Saturday, June 26, 2010

It's not enough merely to win

Yesterday, on the Guardian's World Cup Daily pod Paolo Bandini put his finger on the reason Team USA tends to wind the rest of us up so much every four years: if they win, they gloat, but if they lose, they don't really seem to care.

Still it was an American (and former resident of La Antigua) Gore Vidal who though I'd hesitate to suspect him of being a soccer fan came up with a sentence that surely encapsulates the essential thrill of the World Cup: "It's not enough merely to win, others must lose."
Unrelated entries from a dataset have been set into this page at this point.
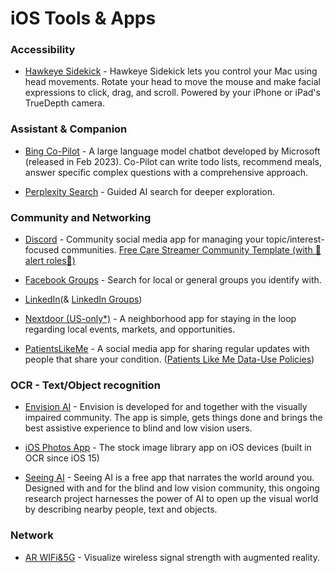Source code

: # iOS Tools & Apps



### Accessibility

* [Hawkeye Sidekick](https://apps.apple.com/us/app/hawkeye-sidekick/id1492668756) - Hawkeye Sidekick lets you control your Mac using head movements. Rotate your head to move the mouse and make facial expressions to click, drag, and scroll. Powered by your iPhone or iPad's TrueDepth camera.

### Assistant & Companion

* [Bing Co-Pilot](https://apps.apple.com/us/app/microsoft-copilot/id6472538445) - A large language model chatbot developed by Microsoft (released in Feb 2023). Co-Pilot can write todo lists, recommend meals, answer specific complex questions with a comprehensive approach.

* [Perplexity Search](https://apps.apple.com/us/app/perplexity-ask-anything/id1668000334) - Guided AI search for deeper exploration. 

### Community and Networking

* [Discord](https://apps.apple.com/us/app/discord-chat-talk-hangout/id985746746) - Community social media app for managing your topic/interest-focused communities. [Free Care Streamer Community Template (with 🔔alert roles🔔)](https://medium.com/@faulknerfellowship/care-stream-discord-template-community-roles-command-setup-bdefb118e263)

* [Facebook Groups](https://www.facebook.com/groups/) - Search for local or general groups you identify with.

* [LinkedIn](https://www.linkedin.com/signup)(& [LinkedIn Groups](https://www.linkedin.com/help/linkedin/answer/a544795/finding-and-joining-a-linkedin-group?lang=en))

* [Nextdoor (US-only*)](https://apps.apple.com/us/app/nextdoor-neighborhood-network/id640360962) - A neighborhood app for staying in the loop regarding local events, markets, and opportunities.

* [PatientsLikeMe](https://apps.apple.com/in/app/patientslikeme/id1237832232) - A social media app for sharing regular updates with people that share your condition. ([Patients Like Me Data-Use Policies](https://blog.patientslikeme.com/health-conditions/als/what-data-do-we-sell-a-continued-discussion-about-data-scraping/))

### OCR - Text/Object recognition

* [Envision AI](https://apps.apple.com/us/app/envision-ai/id1268632314) - Envision is developed for and together with the visually impaired community. The app is simple, gets things done and brings the best assistive experience to blind and low vision users.

* [iOS Photos App](https://support.apple.com/photos) - The stock image library app on iOS devices (built in OCR since iOS 15)

* [Seeing AI](https://apps.apple.com/us/app/seeing-ai/id999062298) - Seeing AI is a free app that narrates the world around you. Designed with and for the blind and low vision community, this ongoing research project harnesses the power of AI to open up the visual world by describing nearby people, text and objects.

### Network
* [AR WIFi&5G](https://apps.apple.com/us/app/ar-wifi-5g/id1556085228) - Visualize wireless signal strength with augmented reality.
Thinking ahead to England's potential exit tomorrow in the last 16 stage, I'd have to add that it's not enough merely to lose, others must NOT win.

Anyway, if the USA does overcome Ghana today (cue gloat) it will apparently be the first time that they have won back-to-back World Cup fixtures since 1930.
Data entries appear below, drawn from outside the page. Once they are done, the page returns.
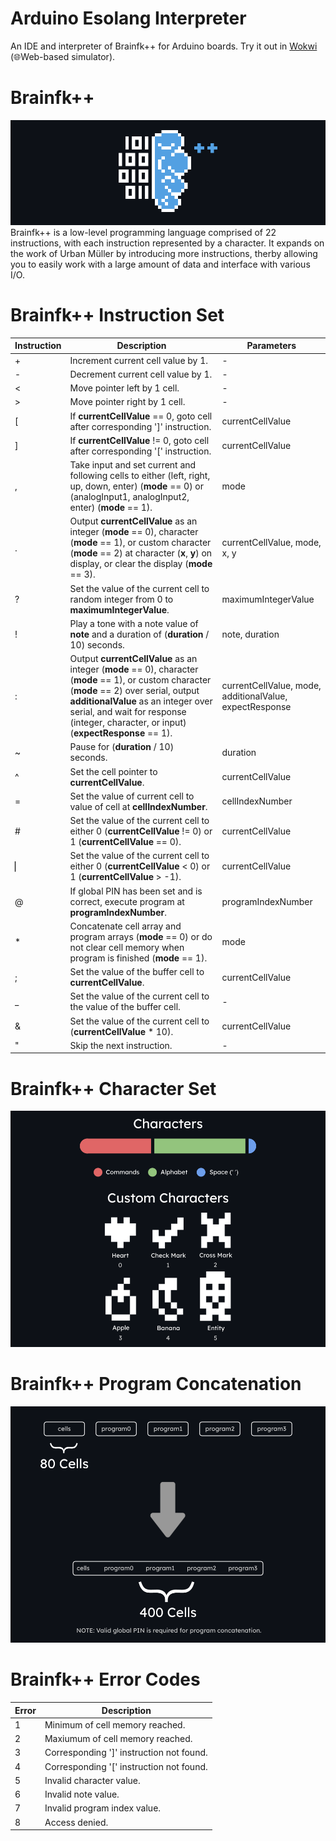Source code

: # Arduino Esolang Interpreter
An IDE and interpreter of Brainfk++ for Arduino boards. Try it out in [Wokwi](https://wokwi.com/projects/396988117726154753) (🌐Web-based simulator).
# Brainfk++
![Brainfk++ Logo](https://github.com/Coder-Dude10/arduino-esolang-interpreter/blob/main/Images/Brainfk%2B%2B%20Logo.png?raw=true)
Brainfk++ is a low-level programming language comprised of 22 instructions, with each instruction represented by a character. It expands on the work of Urban Müller by introducing more instructions, therby allowing you to easily work with a large amount of data and interface with various I/O.
# Brainfk++ Instruction Set
| Instruction | Description | Parameters |
| --- | --- | --- |
| + | Increment current cell value by 1. | - |
| - | Decrement current cell value by 1. | - |
| < | Move pointer left by 1 cell.| - |
| > | Move pointer right by 1 cell.| - |
| [ | If **currentCellValue** == 0, goto cell after corresponding ']' instruction. | currentCellValue |
| ] | If **currentCellValue** != 0, goto cell after corresponding '[' instruction. | currentCellValue |
| , | Take input and set current and following cells to either (left, right, up, down, enter) (**mode** == 0) or (analogInput1, analogInput2, enter) (**mode** == 1). | mode |
| . | Output **currentCellValue** as an integer (**mode** == 0), character (**mode** == 1), or custom character (**mode** == 2) at character (**x**, **y**) on display, or clear the display (**mode** == 3). | currentCellValue, mode, x, y |
| ? | Set the value of the current cell to random integer from 0 to **maximumIntegerValue**. | maximumIntegerValue |
| ! | Play a tone with a note value of **note** and a duration of (**duration** / 10) seconds. | note, duration |
| : | Output **currentCellValue** as an integer (**mode** == 0), character (**mode** == 1), or custom character (**mode** == 2) over serial, output **additionalValue** as an integer over serial, and wait for response (integer, character, or input) (**expectResponse** == 1). | currentCellValue, mode, additionalValue, expectResponse |
| ~ | Pause for (**duration** / 10) seconds. | duration |
| ^ | Set the cell pointer to **currentCellValue**. | currentCellValue |
| = | Set the value of current cell to value of cell at **cellIndexNumber**. | cellIndexNumber |
| # | Set the value of the current cell to either 0 (**currentCellValue** != 0) or 1 (**currentCellValue** == 0). | currentCellValue |
| ▏| Set the value of the current cell to either 0 (**currentCellValue** < 0) or 1 (**currentCellValue** > -1). | currentCellValue |
| @ | If global PIN has been set and is correct, execute program at **programIndexNumber**. | programIndexNumber |
| * | Concatenate cell array and program arrays (**mode** == 0) or do not clear cell memory when program is finished (**mode** == 1). | mode |
| ; | Set the value of the buffer cell to **currentCellValue**. | currentCellValue |
| _ | Set the value of the current cell to the value of the buffer cell. | - |
| & | Set the value of the current cell to (**currentCellValue** * 10). | currentCellValue |
| " | Skip the next instruction. | - |
# Brainfk++ Character Set
![Brainfk++ Character Set](https://github.com/Coder-Dude10/arduino-esolang-interpreter/blob/main/Images/Brainfk%2B%2B%20Character%20Set.png?raw=true)
# Brainfk++ Program Concatenation
![Brainfk++ Program Concatenation](https://github.com/Coder-Dude10/arduino-esolang-interpreter/blob/main/Images/Brainfk%2B%2B%20Program%20Concatenation.png?raw=true)
# Brainfk++ Error Codes
| Error | Description |
| --- | --- |
| 1 | Minimum of cell memory reached. |
| 2 | Maxiumum of cell memory reached. |
| 3 | Corresponding ']' instruction not found. |
| 4 | Corresponding '[' instruction not found. |
| 5 | Invalid character value. |
| 6 | Invalid note value. |
| 7 | Invalid program index value. |
| 8 | Access denied. |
Ghana clearly didn't expect to make it even this far because their government has had to announce the imminent repatriation of a thousand fans whose trip to South Africa they'd financed. But now, with the group stages completed, the budget has run out, and so West African support tonight will be somewhat depleted.

Owing to bandwidth issues it has been easier to me to follow the BBC's World Cup feed live online than ITV's. Several of my mates back in the UK have observed that ITV has come up with livelier pundit panels and better coverage all round.

Perhaps even more excruciating than Guatemalan commentators' persistant referrals to Africa as 'the black continent' (and to the Nigerians as 'the black eagles': they are in fact the Super Eagles) have been those little video reports on the 'real Africa' which the BBC has insisted on showing once the likes of Shearer and Hansen have worn themselves, and everyone else, out.

Ghana, however, really are known as the Black Stars.